Here we have the fool. In Proverbs, a fool is not someone with a low IQ. A fool is a moral category. He is the one who "has said in his heart, 'There is no God'" (Psalm 14:1). He is the one who despises wisdom and instruction. He is willfully ignorant, not because he lacks access to information, but because he lacks a heart for it. The problem is not in his head; it is in his heart, which is the seat of his affections and commitments.

And what is the fate of the fool? He dies. While the righteous man is feeding a multitude, the fool is starving to death. And the reason for his demise is explicitly stated: "for lack of a heart of wisdom." The Hebrew here is "lack of heart" (hasar-leb). It signifies a deficiency in understanding, judgment, and moral sense. He has no internal governor, no compass. He is starving in a land of plenty. The righteous man is speaking words of life, but the fool has no ears to hear. His problem is not a lack of available food, but a lack of appetite for the right kind of food.

He would rather feed on garbage. The fool's lips, in contrast to the righteous, spew out slander, foolishness, lies, and filth. His words do not build up; they tear down. They do not nourish; they poison. And the first victim of his poisonous words is himself. He talks himself into ruin. He makes foolish business deals, he alienates his friends, he destroys his marriage, and ultimately, he hardens his heart against God. His death is not an accident; it is the necessary and inevitable consequence of his chosen diet. He dies because he is a fool, and his foolishness is a terminal condition.

Notice the tragedy of it. He dies for "lack of a heart of wisdom." The wisdom is available. The lips of the righteous are feeding many. But the fool will not eat. He is like a man dying of thirst who refuses to drink from the well because he is offended by the shape of the bucket. His pride, his rebellion, and his love for his own folly seal his doom. It is a spiritual suicide.


The Great Antithesis

So we have this great antithesis set before us. The righteous man is a life-giver because his heart is submitted to the wisdom of God. The fool is a death-bringer, starting with himself, because his heart is set against that wisdom. One is a producer, the other a consumer of death. One is a fountain of life, the other a vortex of destruction.

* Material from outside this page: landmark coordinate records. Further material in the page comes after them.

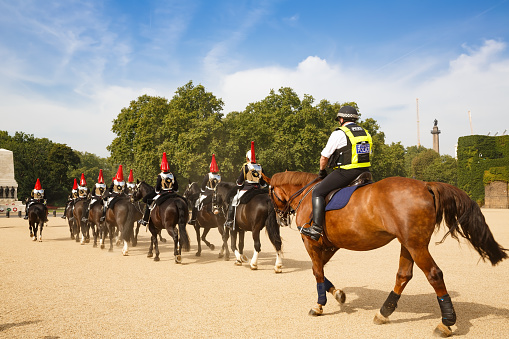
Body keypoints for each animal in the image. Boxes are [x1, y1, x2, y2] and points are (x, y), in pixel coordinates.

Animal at [264, 173, 506, 338]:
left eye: (269, 193)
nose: (279, 217)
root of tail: (425, 185)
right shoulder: (331, 245)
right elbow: (321, 272)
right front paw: (338, 294)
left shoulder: (312, 242)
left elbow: (317, 272)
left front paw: (319, 304)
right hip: (408, 244)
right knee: (403, 275)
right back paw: (384, 312)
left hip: (416, 245)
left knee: (434, 274)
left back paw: (446, 322)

This proverb forces us to ask some hard questions. What are our words doing? Are we feeding anyone with what we say? When you speak to your spouse, your children, your co-workers, are you leaving them nourished or nauseated? Are you a well that people draw from, or are you a drain they circle?

The answer to that question depends entirely on the state of your heart. You cannot give what you do not have. If your heart is not being fed by the wisdom of God in Scripture, then your lips cannot feed others. You will have nothing to offer but the same stale, foolish opinions as the rest of the dying world.

But the good news of the gospel is that God can perform a heart transplant. He can take out the fool's heart of stone, which lacks all wisdom, and give us a heart of flesh, a heart that desires His instruction (Ezekiel 36:26). He does this through the ultimate Word, the Logos, Jesus Christ. Christ is the one whose lips perfectly and always fed the multitudes, not just with bread and fish, but with the words of eternal life.

And on the cross, He died the death of a fool, in our place. He was executed by foolish men who lacked the heart to see the wisdom of God standing right in front of them. He took our foolishness upon Himself, so that we, in turn, might be given His righteousness and His wisdom. When we are united to Him by faith, our hearts are changed. We begin to love wisdom. We begin to feed on His Word. And as we do, by the grace of God, our lips begin to change. They cease to be instruments of death and begin, haltingly at first, but increasingly, to be instruments that feed many, all for the glory of God.